Data excerpts:
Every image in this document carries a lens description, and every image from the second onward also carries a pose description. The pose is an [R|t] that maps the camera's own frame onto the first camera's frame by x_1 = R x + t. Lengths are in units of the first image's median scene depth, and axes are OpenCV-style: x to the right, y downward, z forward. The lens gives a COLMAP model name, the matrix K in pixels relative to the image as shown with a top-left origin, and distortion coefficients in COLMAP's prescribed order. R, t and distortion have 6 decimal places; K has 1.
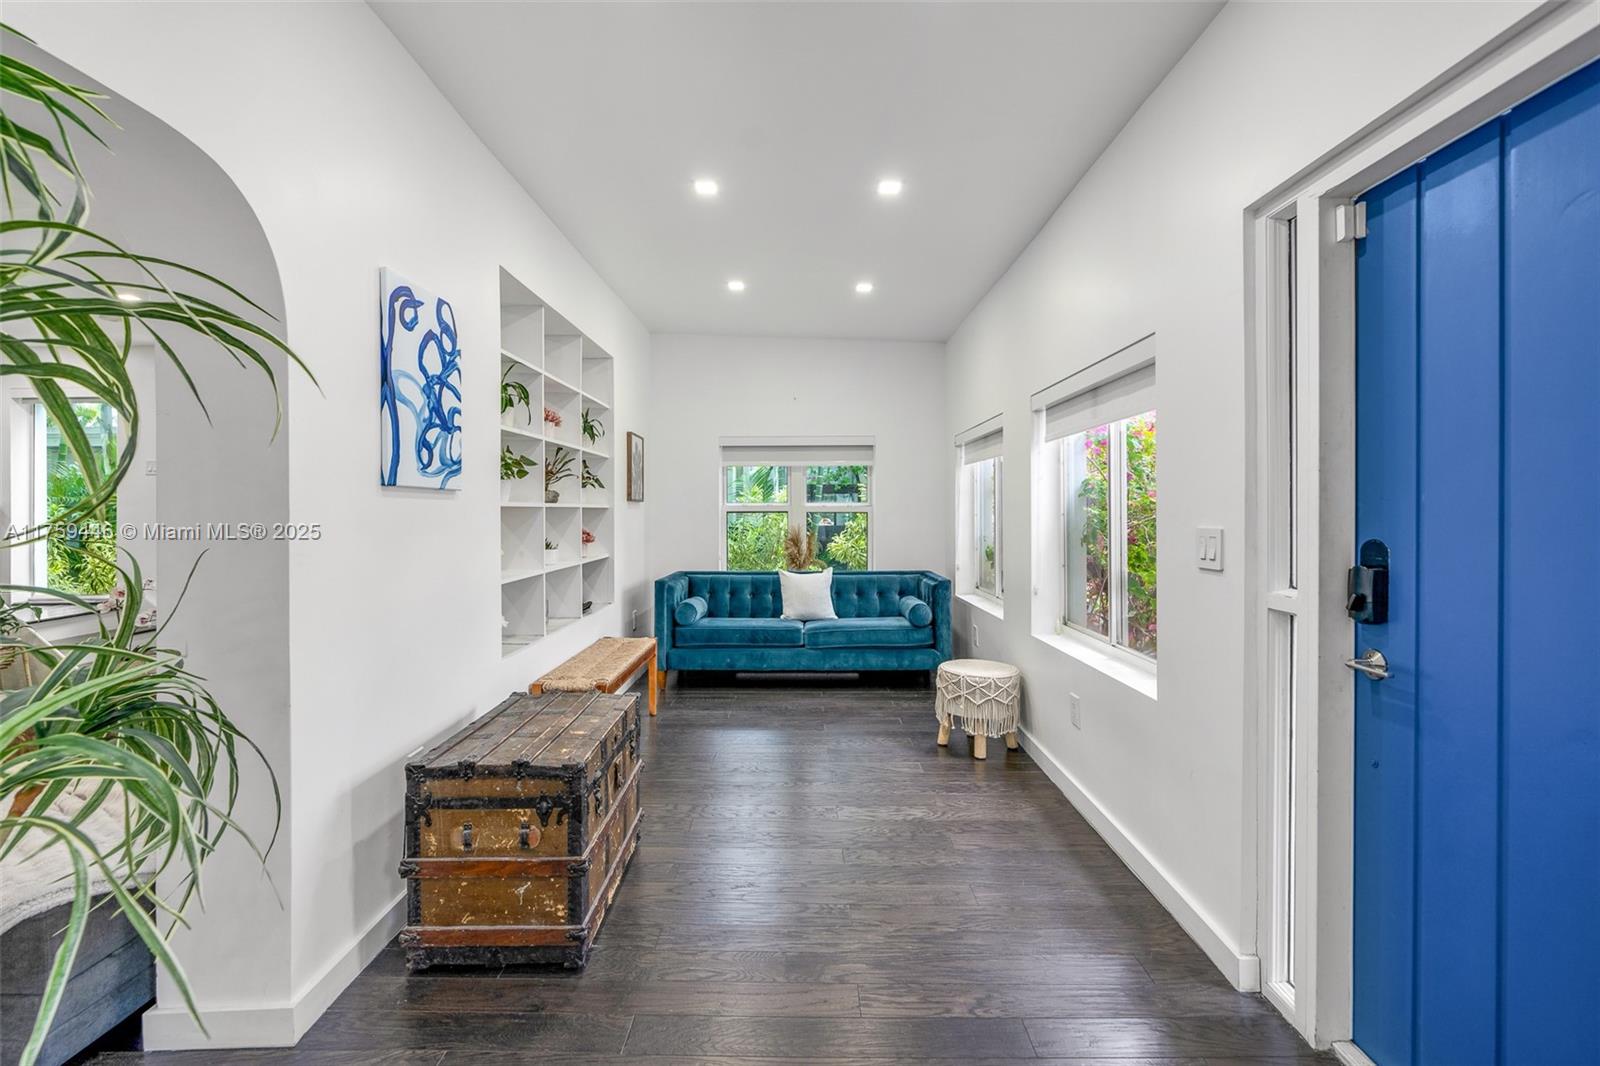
lens RADIAL K [[708.6, 0, 797.9], [0, 708.6, 510.3], [0, 0, 1]] dist [0.000058, 0.000104]
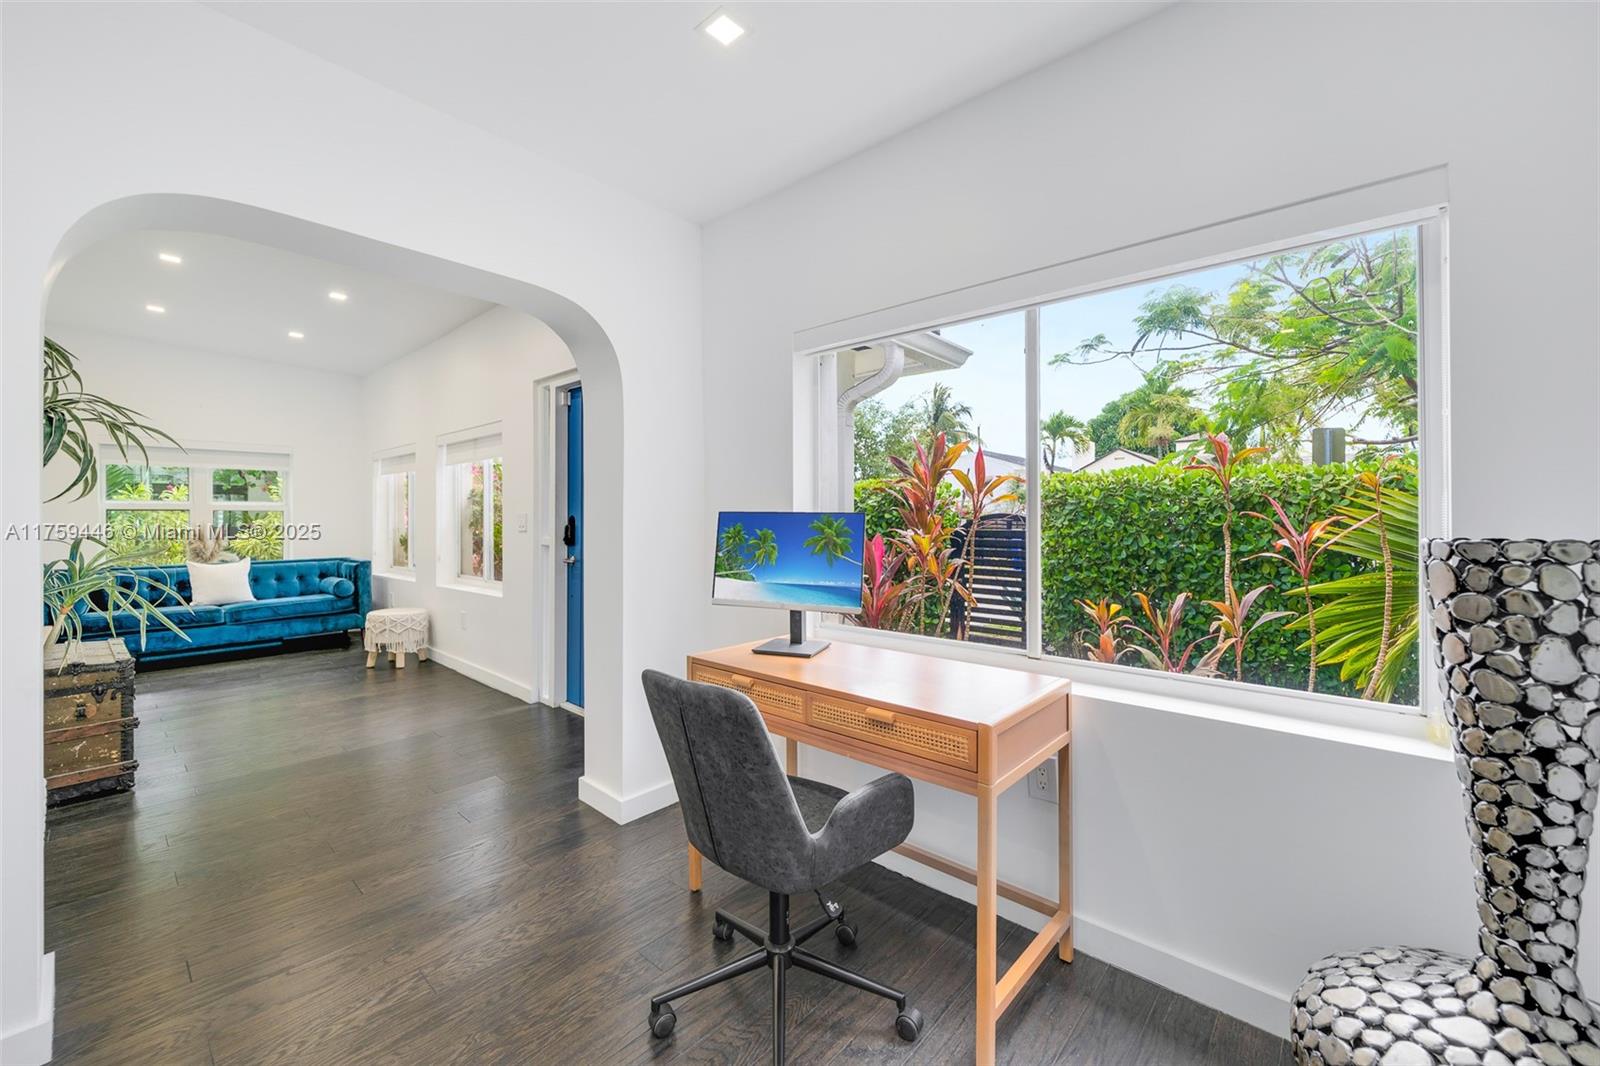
lens RADIAL K [[629.1, 0, 781.3], [0, 629.1, 519.7], [0, 0, 1]] dist [-0.000800, -0.000294]
pose [[0.677953, -0.000929, 0.735105, -0.131364], [-0.002650, 0.999990, 0.003708, 0.013784], [-0.735101, -0.004462, 0.677943, -0.377708]]
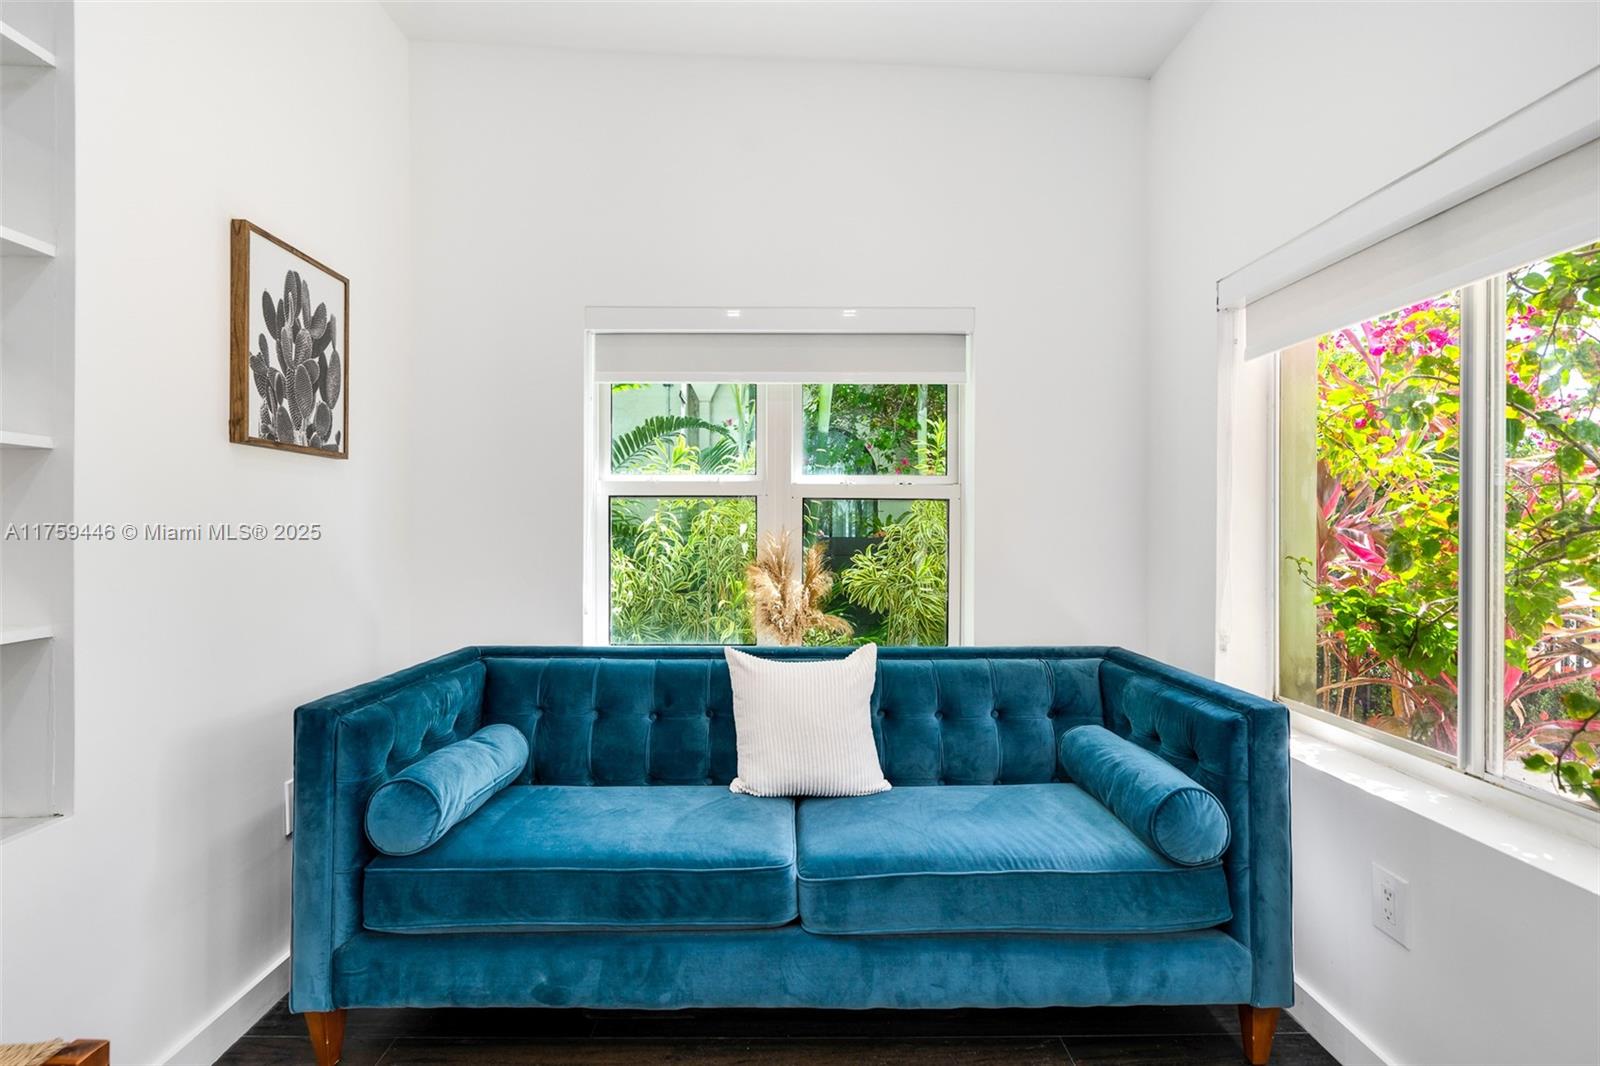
lens RADIAL K [[782.9, 0, 796.4], [0, 782.9, 525.4], [0, 0, 1]] dist [-0.000236, 0.000729]
pose [[0.999872, 0.005287, 0.015072, 0.002057], [-0.005331, 0.999982, 0.002879, 0.021298], [-0.015056, -0.002959, 0.999882, 0.667863]]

● REQUIREMENT
Repeat the data lines above exactly as they appear, leaving out the pictures.

● EXPECTED OUTPUT
Every image in this document carries a lens description, and every image from the second onward also carries a pose description. The pose is an [R|t] that maps the camera's own frame onto the first camera's frame by x_1 = R x + t. Lengths are in units of the first image's median scene depth, and axes are OpenCV-style: x to the right, y downward, z forward. The lens gives a COLMAP model name, the matrix K in pixels relative to the image as shown with a top-left origin, and distortion coefficients in COLMAP's prescribed order. R, t and distortion have 6 decimal places; K has 1.
lens RADIAL K [[708.6, 0, 797.9], [0, 708.6, 510.3], [0, 0, 1]] dist [0.000058, 0.000104]
lens RADIAL K [[629.1, 0, 781.3], [0, 629.1, 519.7], [0, 0, 1]] dist [-0.000800, -0.000294]
pose [[0.677953, -0.000929, 0.735105, -0.131364], [-0.002650, 0.999990, 0.003708, 0.013784], [-0.735101, -0.004462, 0.677943, -0.377708]]
lens RADIAL K [[782.9, 0, 796.4], [0, 782.9, 525.4], [0, 0, 1]] dist [-0.000236, 0.000729]
pose [[0.999872, 0.005287, 0.015072, 0.002057], [-0.005331, 0.999982, 0.002879, 0.021298], [-0.015056, -0.002959, 0.999882, 0.667863]]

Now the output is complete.